When NodeZero exploits these vulnerabilities and misconfigurations as a threat actor would, it tells us a few things about an organization, their environment, and possible issues they may struggle with internally, such as:
- Trouble implementing patching policies
- Difficulty prioritizing what needs to be fixed
- Legacy systems that are not able to be patched to the latest version (financial or incompatibility issues)
- Some IT departments may have issues configuring new hardware when adding to the network
3) Security Tools Require Oversight and Fine Tuning to be Effective
A common complaint that we hear from our customers is that they are spending large sums of money on Endpoint Detection and Response (EDR) solutions only to see them fail at the first sign of trouble. Sometimes these companies are not able to detect an unauthorized host like NodeZero in their environment and prevent it from dumping a Security Account Manager (SAM) database full of credentials. This leads us to question if the company can:
- Detect nefarious actors
- Alert the cybersecurity professionals to them
- Stop the threat actor from acting
- Log what happened effectively
We often find that it is not necessarily the tool itself that failed, but rather it is a failure of configuring the tool properly. Of course, we only know that these tools are misconfigured, because our customers take the perspective of the attacker when running pentests with NodeZero. By running NodeZero, our customers can see what tactics and techniques (like NTLM relay or Kerberoasting), along with critical data such as timestamps, are used to find exploits and achieve critical impacts. From there, we can assess whether the customer’s security team did in fact detect, alert, stop and log the right actions.

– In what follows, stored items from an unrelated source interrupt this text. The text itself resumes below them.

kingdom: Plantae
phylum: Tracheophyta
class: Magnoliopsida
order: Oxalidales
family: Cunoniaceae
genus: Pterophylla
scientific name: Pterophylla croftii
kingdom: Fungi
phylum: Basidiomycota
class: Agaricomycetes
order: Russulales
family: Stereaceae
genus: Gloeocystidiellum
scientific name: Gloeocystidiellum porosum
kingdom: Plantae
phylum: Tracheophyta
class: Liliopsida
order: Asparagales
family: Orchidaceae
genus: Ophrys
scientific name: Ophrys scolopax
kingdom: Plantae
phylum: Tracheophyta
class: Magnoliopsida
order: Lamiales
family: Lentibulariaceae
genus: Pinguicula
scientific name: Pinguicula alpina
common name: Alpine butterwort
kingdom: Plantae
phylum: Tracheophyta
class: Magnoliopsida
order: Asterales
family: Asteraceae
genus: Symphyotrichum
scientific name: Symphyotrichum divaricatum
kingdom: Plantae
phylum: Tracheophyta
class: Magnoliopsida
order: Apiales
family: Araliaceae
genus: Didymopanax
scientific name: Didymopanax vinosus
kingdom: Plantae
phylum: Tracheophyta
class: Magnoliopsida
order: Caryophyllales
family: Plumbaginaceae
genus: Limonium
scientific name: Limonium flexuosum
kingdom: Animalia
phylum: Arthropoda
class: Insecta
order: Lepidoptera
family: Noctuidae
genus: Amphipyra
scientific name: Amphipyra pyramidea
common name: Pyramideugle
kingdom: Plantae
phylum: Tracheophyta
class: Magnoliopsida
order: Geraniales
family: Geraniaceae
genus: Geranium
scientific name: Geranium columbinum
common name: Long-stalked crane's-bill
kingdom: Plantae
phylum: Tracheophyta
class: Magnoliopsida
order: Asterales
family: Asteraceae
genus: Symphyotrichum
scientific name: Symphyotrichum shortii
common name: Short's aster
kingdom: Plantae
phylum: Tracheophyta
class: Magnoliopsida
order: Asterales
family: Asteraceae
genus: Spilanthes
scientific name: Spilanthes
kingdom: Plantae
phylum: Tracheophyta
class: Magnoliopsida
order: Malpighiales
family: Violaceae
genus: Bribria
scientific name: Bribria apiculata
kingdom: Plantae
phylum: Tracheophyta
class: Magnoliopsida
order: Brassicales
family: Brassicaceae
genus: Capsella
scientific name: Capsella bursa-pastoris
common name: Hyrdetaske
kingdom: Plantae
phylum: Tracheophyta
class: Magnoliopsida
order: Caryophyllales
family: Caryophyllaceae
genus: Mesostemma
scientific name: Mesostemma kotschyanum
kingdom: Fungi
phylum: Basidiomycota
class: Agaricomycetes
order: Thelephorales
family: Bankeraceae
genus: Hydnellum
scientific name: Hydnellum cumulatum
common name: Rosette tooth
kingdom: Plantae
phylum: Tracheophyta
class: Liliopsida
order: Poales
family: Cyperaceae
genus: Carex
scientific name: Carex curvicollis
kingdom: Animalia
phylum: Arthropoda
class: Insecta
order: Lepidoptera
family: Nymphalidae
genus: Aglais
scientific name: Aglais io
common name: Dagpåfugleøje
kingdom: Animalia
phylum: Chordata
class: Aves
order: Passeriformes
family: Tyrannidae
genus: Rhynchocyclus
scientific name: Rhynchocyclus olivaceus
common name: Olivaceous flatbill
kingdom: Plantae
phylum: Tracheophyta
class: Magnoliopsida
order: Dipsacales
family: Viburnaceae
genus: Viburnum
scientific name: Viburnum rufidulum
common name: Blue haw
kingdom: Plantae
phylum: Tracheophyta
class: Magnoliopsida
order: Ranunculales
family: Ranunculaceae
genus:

For instance, a Man-In-The-Middle (MITM) attack is one of the most common cyber threat vectors that is plaguing web applications and servers. In pentests over the last year, NodeZero was able to use MITM attacks 2,605 times and captured 63,699 credentials. To defend against MITM attacks, it is recommended that organizations manage an Intrusion Detection System (IDS), require the use of Virtual Private Networks (VPNs) on all workstations, limit user access privileges, and, obviously, employ strong data encryption in all applications (not just public-facing apps).
Over the Horizon
We believe we should always be iterating, learning, and adapting as cybersecurity professionals to meet new threats, and our approach to building NodeZero is no different. In 2023, we remain committed to ensuring our customers and their environments continue to be our top priority as we consistently deliver critical attack content safely and quickly, keep users up-to-date on emerging threats, and delight our customer’s with an ever-evolving attacker’s perspective.